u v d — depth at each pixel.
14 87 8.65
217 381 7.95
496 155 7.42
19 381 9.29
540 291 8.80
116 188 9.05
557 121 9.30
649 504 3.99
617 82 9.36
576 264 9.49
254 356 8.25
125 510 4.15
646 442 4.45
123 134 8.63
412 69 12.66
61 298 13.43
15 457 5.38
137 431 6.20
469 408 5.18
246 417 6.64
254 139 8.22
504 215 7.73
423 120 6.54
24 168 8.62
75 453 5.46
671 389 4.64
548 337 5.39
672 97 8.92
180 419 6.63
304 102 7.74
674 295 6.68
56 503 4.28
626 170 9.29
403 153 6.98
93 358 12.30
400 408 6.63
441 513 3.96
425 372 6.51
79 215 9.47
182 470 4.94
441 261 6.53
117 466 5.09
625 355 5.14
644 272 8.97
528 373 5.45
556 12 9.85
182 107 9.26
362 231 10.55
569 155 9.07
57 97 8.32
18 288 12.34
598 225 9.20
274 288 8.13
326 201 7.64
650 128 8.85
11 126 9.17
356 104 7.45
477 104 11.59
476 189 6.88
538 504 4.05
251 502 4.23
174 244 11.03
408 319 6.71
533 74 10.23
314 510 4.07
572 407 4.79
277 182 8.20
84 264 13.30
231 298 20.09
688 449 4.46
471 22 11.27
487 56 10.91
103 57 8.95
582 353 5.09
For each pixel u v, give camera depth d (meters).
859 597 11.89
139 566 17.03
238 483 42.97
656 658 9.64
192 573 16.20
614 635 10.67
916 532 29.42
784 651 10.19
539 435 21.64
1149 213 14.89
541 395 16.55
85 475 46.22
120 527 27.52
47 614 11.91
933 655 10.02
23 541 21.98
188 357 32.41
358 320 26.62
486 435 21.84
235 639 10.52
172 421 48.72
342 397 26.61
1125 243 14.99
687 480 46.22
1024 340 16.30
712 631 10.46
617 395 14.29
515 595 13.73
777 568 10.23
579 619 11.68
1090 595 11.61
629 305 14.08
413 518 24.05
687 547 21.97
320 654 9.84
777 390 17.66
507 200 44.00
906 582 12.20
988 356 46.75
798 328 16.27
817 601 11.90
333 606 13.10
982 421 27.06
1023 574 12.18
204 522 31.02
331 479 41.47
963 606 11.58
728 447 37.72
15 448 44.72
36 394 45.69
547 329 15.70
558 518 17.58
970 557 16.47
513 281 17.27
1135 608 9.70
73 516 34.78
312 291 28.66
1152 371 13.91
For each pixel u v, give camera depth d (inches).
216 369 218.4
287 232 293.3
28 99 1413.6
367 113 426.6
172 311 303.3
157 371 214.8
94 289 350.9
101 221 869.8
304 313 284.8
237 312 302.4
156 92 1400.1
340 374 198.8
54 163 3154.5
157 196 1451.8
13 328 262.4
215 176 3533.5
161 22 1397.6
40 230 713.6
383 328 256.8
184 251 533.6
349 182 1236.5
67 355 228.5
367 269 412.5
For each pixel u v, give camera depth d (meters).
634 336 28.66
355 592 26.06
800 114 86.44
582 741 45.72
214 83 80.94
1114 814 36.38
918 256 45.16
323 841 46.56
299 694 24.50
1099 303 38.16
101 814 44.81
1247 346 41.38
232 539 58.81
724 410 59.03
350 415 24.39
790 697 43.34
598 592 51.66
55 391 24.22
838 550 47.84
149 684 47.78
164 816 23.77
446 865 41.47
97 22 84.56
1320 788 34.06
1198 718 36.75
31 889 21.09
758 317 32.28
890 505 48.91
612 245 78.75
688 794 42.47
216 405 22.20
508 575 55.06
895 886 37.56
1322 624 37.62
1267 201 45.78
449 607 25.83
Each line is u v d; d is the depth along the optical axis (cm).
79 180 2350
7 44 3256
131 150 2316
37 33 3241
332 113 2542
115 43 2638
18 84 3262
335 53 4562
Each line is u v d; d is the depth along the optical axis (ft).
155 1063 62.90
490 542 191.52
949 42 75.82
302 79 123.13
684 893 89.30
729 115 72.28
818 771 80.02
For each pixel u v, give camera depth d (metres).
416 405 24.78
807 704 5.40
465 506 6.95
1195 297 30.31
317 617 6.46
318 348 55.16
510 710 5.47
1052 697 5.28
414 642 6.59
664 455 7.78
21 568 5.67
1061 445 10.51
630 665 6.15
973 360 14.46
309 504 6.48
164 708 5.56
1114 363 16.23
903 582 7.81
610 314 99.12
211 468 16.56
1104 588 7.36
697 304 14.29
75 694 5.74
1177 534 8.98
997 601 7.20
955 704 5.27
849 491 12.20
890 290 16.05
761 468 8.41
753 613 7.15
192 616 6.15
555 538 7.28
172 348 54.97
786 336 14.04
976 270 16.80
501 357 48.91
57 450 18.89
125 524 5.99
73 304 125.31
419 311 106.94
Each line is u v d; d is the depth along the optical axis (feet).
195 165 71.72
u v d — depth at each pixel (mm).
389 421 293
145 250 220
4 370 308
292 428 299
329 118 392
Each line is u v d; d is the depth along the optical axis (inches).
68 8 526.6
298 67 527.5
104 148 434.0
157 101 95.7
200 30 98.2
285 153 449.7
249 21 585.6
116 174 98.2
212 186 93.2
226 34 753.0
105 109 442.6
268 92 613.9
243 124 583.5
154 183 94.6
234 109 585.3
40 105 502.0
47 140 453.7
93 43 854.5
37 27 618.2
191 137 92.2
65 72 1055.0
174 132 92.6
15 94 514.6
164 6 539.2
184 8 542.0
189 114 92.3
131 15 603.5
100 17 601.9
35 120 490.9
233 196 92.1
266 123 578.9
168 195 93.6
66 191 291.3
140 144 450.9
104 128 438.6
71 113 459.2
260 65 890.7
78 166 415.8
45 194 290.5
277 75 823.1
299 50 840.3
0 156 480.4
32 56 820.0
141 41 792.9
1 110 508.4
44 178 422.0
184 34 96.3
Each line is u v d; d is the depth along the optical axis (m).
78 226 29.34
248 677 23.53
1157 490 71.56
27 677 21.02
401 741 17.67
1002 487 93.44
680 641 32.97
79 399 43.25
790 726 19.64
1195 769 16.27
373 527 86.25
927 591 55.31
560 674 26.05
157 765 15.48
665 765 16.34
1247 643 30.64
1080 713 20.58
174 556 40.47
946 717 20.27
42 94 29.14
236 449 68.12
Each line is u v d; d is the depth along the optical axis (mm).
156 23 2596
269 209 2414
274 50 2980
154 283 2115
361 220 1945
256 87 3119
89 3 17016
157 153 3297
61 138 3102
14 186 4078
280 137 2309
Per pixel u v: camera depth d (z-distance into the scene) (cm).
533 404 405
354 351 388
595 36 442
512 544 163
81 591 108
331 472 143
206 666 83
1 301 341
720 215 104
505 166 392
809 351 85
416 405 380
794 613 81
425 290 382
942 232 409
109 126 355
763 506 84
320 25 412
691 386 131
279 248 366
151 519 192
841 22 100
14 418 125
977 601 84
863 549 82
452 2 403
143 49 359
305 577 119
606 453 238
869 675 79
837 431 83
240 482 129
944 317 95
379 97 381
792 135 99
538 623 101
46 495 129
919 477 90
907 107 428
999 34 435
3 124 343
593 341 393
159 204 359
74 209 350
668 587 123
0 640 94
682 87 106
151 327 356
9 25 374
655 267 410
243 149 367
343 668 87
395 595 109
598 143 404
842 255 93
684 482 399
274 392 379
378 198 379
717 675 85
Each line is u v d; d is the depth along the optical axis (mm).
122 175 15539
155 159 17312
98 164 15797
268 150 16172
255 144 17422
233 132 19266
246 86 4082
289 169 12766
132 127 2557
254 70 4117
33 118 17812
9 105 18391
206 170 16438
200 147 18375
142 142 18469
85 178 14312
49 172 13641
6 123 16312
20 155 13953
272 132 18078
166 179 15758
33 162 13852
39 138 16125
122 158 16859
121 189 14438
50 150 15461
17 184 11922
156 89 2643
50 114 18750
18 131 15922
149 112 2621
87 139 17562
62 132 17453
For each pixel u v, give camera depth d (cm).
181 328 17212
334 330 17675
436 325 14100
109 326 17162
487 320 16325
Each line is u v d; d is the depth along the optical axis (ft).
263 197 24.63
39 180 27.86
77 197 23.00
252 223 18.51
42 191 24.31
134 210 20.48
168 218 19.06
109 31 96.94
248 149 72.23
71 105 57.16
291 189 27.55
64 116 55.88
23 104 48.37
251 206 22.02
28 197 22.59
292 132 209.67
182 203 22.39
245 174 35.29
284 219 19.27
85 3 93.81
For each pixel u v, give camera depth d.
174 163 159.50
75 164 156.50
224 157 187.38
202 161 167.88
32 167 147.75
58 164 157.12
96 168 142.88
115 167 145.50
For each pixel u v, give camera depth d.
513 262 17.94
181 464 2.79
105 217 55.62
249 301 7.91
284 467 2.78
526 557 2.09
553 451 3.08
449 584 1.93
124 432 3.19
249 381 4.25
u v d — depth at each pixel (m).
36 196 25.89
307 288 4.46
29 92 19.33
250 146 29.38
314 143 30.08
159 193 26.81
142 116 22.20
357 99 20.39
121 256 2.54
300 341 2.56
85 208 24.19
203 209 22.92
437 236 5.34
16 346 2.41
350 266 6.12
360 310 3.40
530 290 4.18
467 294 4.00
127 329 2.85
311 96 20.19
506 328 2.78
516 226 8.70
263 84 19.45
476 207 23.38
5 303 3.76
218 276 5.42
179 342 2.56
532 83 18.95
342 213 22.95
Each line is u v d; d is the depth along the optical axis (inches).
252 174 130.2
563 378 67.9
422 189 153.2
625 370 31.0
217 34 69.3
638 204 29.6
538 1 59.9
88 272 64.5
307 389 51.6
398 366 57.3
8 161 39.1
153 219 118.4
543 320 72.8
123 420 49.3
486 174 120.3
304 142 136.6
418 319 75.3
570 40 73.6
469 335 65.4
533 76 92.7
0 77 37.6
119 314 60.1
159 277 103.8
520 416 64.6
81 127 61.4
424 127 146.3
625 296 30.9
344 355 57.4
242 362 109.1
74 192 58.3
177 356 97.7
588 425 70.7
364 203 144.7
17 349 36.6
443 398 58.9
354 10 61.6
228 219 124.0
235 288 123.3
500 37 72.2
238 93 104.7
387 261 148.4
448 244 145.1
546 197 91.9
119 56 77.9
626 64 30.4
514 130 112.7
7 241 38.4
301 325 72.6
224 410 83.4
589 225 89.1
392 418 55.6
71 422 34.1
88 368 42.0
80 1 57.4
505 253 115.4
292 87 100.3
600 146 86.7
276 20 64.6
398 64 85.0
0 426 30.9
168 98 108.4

EXERCISE DETAILS: Output the lines of the records above exactly as they appear, from the line containing "1090 595 11.61" through the line containing "332 113 2542".

SOLUTION TO THIS TASK:
1090 595 11.61
629 305 14.08
413 518 24.05
687 547 21.97
320 654 9.84
777 390 17.66
507 200 44.00
906 582 12.20
988 356 46.75
798 328 16.27
817 601 11.90
333 606 13.10
982 421 27.06
1023 574 12.18
204 522 31.02
331 479 41.47
963 606 11.58
728 447 37.72
15 448 44.72
36 394 45.69
547 329 15.70
558 518 17.58
970 557 16.47
513 281 17.27
1135 608 9.70
73 516 34.78
312 291 28.66
1152 371 13.91
For each pixel u v, give camera depth d (inches).
216 369 218.4
287 232 293.3
28 99 1413.6
367 113 426.6
172 311 303.3
157 371 214.8
94 289 350.9
101 221 869.8
304 313 284.8
237 312 302.4
156 92 1400.1
340 374 198.8
54 163 3154.5
157 196 1451.8
13 328 262.4
215 176 3533.5
161 22 1397.6
40 230 713.6
383 328 256.8
184 251 533.6
349 182 1236.5
67 355 228.5
367 269 412.5
For each pixel u v, give camera depth d (meters).
634 336 28.66
355 592 26.06
800 114 86.44
582 741 45.72
214 83 80.94
1114 814 36.38
918 256 45.16
323 841 46.56
299 694 24.50
1099 303 38.16
101 814 44.81
1247 346 41.38
232 539 58.81
724 410 59.03
350 415 24.39
790 697 43.34
598 592 51.66
55 391 24.22
838 550 47.84
149 684 47.78
164 816 23.77
446 865 41.47
97 22 84.56
1320 788 34.06
1198 718 36.75
31 889 21.09
758 317 32.28
890 505 48.91
612 245 78.75
688 794 42.47
216 405 22.20
508 575 55.06
895 886 37.56
1322 624 37.62
1267 201 45.78
449 607 25.83
Each line is u v d; d is the depth along the optical axis (cm).
79 180 2350
7 44 3256
131 150 2316
37 33 3241
332 113 2542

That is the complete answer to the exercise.